KeyError when enumerating over dataloader

When enumerating over dataloaders I get the following error:

Traceback (most recent call last):
File “train.py”, line 218, in
main()
File “train.py”, line 109, in main
train_valid(model, optimizer, scheduler, epoch, data_loaders, data_size, t)
File “train.py”, line 128, in train_valid
for batch_idx, batch_sample in enumerate(dataloaders[phase]):
File “/home/mhouben/miniconda3/envs/pytorch12/lib/python3.6/site-packages/torch/utils/data/dataloader.py”, line 819, in next
return self._process_data(data)
File “/home/mhouben/miniconda3/envs/pytorch12/lib/python3.6/site-packages/torch/utils/data/dataloader.py”, line 846, in _process_data
data.reraise()
File “/home/mhouben/miniconda3/envs/pytorch12/lib/python3.6/site-packages/torch/_utils.py”, line 369, in reraise
raise self.exc_type(msg)
KeyError: Caught KeyError in DataLoader worker process 0.
Original Traceback (most recent call last):
File “/home/mhouben/miniconda3/envs/pytorch12/lib/python3.6/site-packages/torch/utils/data/_utils/worker.py”, line 178, in _worker_loop
data = fetcher.fetch(index)
File “/home/mhouben/miniconda3/envs/pytorch12/lib/python3.6/site-packages/torch/utils/data/_utils/fetch.py”, line 47, in fetch
return self.collate_fn(data)
File “/home/mhouben/miniconda3/envs/pytorch12/lib/python3.6/site-packages/torch/utils/data/_utils/collate.py”, line 75, in default_collate
return {key: default_collate([d[key] for d in batch]) for key in elem}
File “/home/mhouben/miniconda3/envs/pytorch12/lib/python3.6/site-packages/torch/utils/data/_utils/collate.py”, line 75, in
return {key: default_collate([d[key] for d in batch]) for key in elem}
File “/home/mhouben/miniconda3/envs/pytorch12/lib/python3.6/site-packages/torch/utils/data/_utils/collate.py”, line 75, in
return {key: default_collate([d[key] for d in batch]) for key in elem}
KeyError: ‘anc_img’

I am running out of ideas on how to figure out what causes this error. Any thoughts on what could cause this? Or how I should approach this error?

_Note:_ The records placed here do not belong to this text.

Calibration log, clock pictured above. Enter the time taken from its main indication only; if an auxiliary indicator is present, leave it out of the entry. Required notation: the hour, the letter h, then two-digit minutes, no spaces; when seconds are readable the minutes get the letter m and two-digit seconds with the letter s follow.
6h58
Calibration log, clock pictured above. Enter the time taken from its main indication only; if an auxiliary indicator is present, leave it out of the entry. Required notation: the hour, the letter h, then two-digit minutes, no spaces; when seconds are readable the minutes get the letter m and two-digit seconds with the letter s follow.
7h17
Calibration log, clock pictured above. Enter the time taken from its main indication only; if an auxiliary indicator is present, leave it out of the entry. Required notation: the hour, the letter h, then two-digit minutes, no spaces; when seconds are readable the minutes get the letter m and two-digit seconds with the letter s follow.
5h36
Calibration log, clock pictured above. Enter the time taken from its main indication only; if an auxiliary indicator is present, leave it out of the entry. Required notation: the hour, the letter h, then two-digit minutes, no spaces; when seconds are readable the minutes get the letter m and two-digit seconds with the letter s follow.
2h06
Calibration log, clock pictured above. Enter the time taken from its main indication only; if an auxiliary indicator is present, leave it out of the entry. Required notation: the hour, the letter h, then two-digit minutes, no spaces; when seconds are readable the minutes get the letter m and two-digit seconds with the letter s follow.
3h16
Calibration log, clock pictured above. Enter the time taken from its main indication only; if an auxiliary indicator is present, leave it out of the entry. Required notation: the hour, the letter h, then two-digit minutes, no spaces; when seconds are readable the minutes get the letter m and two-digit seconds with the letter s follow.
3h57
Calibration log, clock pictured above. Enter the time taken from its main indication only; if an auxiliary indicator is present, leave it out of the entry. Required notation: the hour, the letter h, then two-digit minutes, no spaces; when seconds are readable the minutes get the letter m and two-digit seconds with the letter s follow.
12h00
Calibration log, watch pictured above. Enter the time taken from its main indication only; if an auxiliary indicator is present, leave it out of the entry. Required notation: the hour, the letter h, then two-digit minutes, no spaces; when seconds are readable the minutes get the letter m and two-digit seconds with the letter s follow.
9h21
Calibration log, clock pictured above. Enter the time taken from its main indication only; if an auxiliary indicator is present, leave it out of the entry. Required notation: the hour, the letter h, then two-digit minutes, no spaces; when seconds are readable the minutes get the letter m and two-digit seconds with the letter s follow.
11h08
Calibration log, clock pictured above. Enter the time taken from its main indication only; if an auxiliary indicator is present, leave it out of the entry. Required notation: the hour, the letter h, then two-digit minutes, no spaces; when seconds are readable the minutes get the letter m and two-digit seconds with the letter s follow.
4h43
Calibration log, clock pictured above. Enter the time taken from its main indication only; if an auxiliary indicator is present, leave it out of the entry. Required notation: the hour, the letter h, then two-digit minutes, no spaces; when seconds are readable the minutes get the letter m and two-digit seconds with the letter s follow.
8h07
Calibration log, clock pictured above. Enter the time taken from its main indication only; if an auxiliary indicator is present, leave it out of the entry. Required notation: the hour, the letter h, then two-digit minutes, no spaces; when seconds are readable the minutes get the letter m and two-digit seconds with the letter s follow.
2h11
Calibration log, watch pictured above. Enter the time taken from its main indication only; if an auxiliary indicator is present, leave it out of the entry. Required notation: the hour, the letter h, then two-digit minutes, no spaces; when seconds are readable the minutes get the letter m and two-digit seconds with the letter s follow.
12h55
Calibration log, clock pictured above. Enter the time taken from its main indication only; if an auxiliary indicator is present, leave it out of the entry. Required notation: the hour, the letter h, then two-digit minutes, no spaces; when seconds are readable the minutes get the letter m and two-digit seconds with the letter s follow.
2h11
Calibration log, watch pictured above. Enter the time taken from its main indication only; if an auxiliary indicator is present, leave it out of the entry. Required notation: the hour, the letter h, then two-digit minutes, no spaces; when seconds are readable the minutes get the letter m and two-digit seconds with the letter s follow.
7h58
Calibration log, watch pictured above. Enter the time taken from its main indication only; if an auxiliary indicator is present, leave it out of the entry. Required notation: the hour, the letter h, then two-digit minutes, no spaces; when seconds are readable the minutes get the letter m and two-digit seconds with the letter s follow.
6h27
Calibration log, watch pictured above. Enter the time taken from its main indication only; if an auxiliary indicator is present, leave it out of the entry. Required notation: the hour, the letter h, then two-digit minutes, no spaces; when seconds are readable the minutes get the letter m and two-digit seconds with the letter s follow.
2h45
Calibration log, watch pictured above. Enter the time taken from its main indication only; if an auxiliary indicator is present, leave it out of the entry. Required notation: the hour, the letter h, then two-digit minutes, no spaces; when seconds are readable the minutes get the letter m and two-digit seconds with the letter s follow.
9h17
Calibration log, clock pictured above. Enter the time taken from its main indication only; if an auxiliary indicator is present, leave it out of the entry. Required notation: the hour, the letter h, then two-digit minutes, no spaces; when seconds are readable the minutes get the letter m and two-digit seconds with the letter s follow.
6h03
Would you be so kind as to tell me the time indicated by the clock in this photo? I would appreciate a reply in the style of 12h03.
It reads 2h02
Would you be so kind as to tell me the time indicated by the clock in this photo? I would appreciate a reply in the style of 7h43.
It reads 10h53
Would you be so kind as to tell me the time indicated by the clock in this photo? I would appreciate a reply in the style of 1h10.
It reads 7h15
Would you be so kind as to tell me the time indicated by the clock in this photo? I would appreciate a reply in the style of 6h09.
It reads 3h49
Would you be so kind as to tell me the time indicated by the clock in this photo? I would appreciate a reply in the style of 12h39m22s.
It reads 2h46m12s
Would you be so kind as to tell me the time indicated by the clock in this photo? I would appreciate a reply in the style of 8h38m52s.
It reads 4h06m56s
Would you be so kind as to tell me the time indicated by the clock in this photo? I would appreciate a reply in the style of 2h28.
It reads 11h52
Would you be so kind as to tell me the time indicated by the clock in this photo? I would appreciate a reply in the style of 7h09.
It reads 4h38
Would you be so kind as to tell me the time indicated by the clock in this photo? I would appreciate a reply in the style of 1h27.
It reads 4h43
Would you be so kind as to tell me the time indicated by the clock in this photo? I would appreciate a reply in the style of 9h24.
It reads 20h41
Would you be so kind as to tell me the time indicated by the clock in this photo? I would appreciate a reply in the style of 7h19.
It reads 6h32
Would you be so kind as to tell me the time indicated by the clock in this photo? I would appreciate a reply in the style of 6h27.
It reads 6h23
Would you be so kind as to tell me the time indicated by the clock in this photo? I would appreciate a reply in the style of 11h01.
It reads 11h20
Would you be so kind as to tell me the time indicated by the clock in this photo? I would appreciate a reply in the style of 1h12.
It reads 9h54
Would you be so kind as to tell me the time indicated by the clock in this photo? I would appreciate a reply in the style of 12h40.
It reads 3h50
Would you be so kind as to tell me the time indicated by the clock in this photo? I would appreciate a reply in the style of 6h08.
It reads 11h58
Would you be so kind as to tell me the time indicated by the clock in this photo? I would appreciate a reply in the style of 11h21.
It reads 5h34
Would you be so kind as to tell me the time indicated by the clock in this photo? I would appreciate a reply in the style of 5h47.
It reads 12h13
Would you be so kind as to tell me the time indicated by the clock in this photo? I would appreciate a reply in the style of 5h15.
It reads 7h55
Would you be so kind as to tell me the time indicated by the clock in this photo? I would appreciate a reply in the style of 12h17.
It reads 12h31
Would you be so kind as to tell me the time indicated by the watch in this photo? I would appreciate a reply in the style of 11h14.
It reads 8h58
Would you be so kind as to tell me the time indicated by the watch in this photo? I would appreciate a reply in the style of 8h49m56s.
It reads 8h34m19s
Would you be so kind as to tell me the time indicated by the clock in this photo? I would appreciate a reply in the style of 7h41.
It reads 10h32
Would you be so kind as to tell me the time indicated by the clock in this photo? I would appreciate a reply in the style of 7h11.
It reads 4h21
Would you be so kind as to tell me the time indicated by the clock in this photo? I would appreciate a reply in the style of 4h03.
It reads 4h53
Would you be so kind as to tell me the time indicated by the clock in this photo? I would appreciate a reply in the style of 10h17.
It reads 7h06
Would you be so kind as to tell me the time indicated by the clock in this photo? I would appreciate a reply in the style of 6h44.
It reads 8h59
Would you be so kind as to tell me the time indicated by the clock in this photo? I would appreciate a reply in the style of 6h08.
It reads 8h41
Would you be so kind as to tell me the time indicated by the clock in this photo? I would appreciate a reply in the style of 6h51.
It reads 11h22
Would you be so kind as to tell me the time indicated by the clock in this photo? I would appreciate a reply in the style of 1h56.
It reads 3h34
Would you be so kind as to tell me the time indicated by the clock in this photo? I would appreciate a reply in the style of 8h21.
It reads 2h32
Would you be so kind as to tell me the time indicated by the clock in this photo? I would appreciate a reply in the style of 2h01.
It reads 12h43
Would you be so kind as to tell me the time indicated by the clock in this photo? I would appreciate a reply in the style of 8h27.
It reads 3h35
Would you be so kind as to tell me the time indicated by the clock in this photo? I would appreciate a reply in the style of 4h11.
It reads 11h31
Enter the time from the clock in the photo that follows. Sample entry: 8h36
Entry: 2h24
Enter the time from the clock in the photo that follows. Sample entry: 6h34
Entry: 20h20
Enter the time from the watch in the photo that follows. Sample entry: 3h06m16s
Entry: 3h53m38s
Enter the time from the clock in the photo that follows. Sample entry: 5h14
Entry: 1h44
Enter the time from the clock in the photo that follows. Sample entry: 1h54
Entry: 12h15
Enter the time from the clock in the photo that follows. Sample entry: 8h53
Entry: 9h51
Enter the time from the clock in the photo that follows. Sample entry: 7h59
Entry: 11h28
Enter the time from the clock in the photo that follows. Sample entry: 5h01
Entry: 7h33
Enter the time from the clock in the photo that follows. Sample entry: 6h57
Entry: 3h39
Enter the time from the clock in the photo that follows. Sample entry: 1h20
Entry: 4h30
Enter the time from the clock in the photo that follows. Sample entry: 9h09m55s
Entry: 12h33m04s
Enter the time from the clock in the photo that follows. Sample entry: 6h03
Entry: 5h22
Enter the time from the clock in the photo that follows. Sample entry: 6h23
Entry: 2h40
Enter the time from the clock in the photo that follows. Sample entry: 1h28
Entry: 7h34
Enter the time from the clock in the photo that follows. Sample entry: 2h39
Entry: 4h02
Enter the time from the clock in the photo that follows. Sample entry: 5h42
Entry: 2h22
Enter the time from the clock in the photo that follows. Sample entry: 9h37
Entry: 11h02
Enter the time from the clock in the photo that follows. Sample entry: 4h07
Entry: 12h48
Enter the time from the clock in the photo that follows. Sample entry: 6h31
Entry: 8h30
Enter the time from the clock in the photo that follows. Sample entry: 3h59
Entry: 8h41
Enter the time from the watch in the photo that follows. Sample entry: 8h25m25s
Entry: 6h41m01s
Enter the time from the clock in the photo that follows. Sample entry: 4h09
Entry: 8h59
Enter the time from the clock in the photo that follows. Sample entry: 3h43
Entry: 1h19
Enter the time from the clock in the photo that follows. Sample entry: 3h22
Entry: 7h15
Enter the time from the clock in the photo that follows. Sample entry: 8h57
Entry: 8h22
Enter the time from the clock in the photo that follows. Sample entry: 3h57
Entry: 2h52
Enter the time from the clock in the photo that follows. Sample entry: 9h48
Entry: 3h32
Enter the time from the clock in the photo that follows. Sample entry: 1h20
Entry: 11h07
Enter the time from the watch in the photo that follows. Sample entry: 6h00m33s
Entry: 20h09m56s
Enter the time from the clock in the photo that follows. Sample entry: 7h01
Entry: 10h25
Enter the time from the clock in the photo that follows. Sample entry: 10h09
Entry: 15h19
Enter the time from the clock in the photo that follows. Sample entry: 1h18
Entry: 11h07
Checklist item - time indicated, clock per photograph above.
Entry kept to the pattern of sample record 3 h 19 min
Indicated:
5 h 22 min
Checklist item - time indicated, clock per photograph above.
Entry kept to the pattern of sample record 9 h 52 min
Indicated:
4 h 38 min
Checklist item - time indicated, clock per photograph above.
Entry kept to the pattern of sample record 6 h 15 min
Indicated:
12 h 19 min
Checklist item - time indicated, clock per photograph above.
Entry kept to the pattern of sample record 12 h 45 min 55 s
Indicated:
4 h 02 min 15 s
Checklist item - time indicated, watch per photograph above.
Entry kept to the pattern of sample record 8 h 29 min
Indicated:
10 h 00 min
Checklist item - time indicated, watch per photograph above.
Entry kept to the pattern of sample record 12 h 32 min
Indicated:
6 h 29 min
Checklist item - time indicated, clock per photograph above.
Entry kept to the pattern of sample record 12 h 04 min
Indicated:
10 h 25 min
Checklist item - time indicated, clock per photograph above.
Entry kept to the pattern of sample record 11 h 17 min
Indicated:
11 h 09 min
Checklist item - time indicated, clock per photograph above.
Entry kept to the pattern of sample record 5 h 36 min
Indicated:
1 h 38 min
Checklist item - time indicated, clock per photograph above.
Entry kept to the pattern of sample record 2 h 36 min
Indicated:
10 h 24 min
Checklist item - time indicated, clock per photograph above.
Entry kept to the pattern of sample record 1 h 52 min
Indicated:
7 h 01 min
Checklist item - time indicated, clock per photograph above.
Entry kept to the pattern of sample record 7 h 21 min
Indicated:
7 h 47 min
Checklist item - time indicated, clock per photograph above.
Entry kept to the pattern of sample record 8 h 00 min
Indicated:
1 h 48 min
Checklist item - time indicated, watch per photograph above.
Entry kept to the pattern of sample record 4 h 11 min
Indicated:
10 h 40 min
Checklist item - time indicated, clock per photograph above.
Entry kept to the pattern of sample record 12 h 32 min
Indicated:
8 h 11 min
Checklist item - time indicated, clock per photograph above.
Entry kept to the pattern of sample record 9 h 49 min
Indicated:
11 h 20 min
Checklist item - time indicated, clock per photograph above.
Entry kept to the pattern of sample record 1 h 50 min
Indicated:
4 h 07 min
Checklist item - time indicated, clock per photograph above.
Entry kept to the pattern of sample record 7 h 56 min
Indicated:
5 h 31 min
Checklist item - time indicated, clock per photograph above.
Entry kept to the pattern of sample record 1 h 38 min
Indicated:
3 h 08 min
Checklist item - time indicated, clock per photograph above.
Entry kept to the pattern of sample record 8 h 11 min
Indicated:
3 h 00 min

Could you post the definition of your Dataset?
Also, you could try to iterate the dataset directly without using a DataLoader for debugging purposes.

1 Like

My dataset consists of about 500k .png images, each with dimension 250x250x3 (CASIA Webface, which I aligned using https://github.com/davidsandberg/facenet/tree/master/src/align). Each epoch it takes 20k triplets of images from this dataset, 10k for training and 10k for validation.

I will try to iterate over the dataset directly and post a response once I am done.

I still have not found a solution for my error. I tried to leave out the DataLoader but it seems like an awful lot of work to remake how the DataLoader fills these batches, or is there another way than making my own dataloaderesque class and implementing my own iter() implementation to fill the batches?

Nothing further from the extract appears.